Keywords: pediatric sports medicine, osteochondral fractures, patellofemoral instability, general sports trauma
Patellofemoral instability (PFI) is a common condition affecting pediatric and adolescent patients. The incidence of acute patellar dislocations is up to 77.4 per 100,00 patients per year, and their incidence has mirrored the steady increase in sports participation among children.11,22 Several risk factors for PFI have been identified, with female sex, trochlear dysplasia, and increased lateralization of the knee’s extensor mechanism being the most commonly cited in the literature. 19 While the treatment of this condition has been rooted in addressing the anatomic risk factors that lead to recurrent instability, secondary injury to the underlying osteochondral joint surface adds complexity to the surgical decision-making for this condition.
Occurring in approximately 10% to 30% of first-time acute patellar dislocations, osteochondral fractures (OCFs) of the patella and lateral femoral condyle are a common complication associated with PFI.7,16,18,21,23 Given that osteochondral injuries such as OCF have been implicated in the development of osteoarthritis, it is of utmost importance to properly treat these injuries and preserve the function and long-term joint health in these young patients. 1 Treatment of these injuries has largely relied on a variety of factors, including patient age, location, size, and displacement of the osteochondral fragment. Small or badly damaged fragments can be removed, but larger fragments can often be repaired.4,5 The vast majority of the displaced fragments are chondral fragments with only a small amount of bone; therefore, the primary goal of surgery is to stabilize the fragment to allow for healing of the chondral surface back to the subchondral bone. Despite recognition of the importance of fixation, no standardized method of fixation has been developed, with centers using a variety of bioabsorbable and nonbioabsorbable fixation methods, such as compression screws and absorbable pins.2,24
Recently, bioabsorbable fixation, including suture bridge fixation, has increased in popularity, with studies showing similar clinical outcomes to metallic nonabsorbable fixation, all while reducing the need for hardware removal and decreasing health care costs.5,6,20 Despite the potential for more widespread use of this fixation method, few studies have directly compared treatment outcomes between metallic and bioabsorbable fixation methods. Thus, the purpose of this study was to compare the functional and radiographic outcomes between metallic and bioabsorbable fixation for patellofemoral OCFs in an adolescent cohort. We hypothesized that bioabsorbable fixation, such as suture bridge and biocompression screws, would allow for similar radiographic healing to metallic screw fixation while decreasing the need for secondary surgical procedures.

· · · ·

_Required work_
1. In the passage on patellofemoral instability, what share of first-time acute patellar dislocations involve osteochondral fractures?
2. Pick up the passage on patellofemoral instability after its final sentence and continue it.
The data that comes next isn't needed.

· · · ·

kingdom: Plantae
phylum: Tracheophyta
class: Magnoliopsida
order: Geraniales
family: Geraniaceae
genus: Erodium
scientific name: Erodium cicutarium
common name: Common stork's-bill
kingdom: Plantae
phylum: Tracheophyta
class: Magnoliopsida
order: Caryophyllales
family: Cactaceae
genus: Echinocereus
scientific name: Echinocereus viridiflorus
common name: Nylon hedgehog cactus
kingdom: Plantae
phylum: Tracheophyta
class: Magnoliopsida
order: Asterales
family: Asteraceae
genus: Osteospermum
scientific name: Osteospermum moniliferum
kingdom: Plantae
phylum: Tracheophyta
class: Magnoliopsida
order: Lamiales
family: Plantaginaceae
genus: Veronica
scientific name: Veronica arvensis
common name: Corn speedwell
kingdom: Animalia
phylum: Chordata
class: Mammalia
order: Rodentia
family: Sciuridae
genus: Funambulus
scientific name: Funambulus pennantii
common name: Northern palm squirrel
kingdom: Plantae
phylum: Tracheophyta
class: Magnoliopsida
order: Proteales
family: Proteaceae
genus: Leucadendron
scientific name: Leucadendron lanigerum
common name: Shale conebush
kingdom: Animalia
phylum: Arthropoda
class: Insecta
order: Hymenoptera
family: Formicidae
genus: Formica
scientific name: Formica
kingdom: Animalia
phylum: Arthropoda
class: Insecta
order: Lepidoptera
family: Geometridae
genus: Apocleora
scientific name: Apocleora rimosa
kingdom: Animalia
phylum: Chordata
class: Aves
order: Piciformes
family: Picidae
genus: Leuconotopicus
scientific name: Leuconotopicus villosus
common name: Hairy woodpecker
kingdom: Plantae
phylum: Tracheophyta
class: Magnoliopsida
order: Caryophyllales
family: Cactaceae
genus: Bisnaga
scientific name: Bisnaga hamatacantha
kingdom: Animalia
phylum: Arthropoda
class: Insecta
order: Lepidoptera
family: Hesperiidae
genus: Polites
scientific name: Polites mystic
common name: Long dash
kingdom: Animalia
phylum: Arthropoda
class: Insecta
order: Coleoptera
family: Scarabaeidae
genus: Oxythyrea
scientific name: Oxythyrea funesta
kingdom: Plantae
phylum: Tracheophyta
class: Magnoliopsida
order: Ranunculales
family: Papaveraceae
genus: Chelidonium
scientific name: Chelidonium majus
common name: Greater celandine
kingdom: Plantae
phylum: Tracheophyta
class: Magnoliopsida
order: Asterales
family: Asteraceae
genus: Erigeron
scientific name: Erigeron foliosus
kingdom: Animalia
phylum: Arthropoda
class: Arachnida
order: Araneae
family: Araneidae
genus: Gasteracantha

· · · ·

_Responses by task_
1. Approximately 10% to 30%.

2.
Methods
After approval from our center’s institutional review board (No. 15-012614), a retrospective review was conducted for all patients who sustained a patellar dislocation and were treated for OCFs of the patella or distal femur between 2012 and 2022. As both screw and suture bridge fixation typically require an open approach, Current Procedural Terminology (CPT) codes for open treatment of patellar and femoral fractures (CPT codes 27514 and 27524) were utilized as an additional search filter. Inclusion criteria for the study were patients <18 years of age who had imaging-confirmed OCFs after patellar dislocations and were treated by fragment reduction and fixation. Patients who did not meet the above criteria, those who were treated nonoperatively, or those who had other osteochondral lesions such as osteochondral dissecans were excluded from the review.
Clinical and operative records were reviewed by hand, and data was abstracted to collect patient and clinical information such as mechanism of injury, associated injuries, and pre- and postoperative range of motion (knee flexion and extension). Pre- and postoperative imaging were reviewed to evaluate skeletal maturity as determined by the status of the distal femoral physis, as well as fragment characteristics, and postoperative healing as defined by osteochondral integration. Operative records were specifically reviewed to obtain lesion location, size, and main fixation method utilized. The area was calculated as pi × length radius × width radius. Secondary surgical procedures, including those to address underlying PFI or other injuries, arthroscopic second look, and hardware removal, were also evaluated. Postoperative arthrofibrosis was defined as a 10° of extension deficit and/or a 25° of flexion deficit 3 months after surgery. Additionally, we evaluated the time for return to sports or full activity in those who did not participate in competitive sports, the rate of hardware removal, and the presence of complications.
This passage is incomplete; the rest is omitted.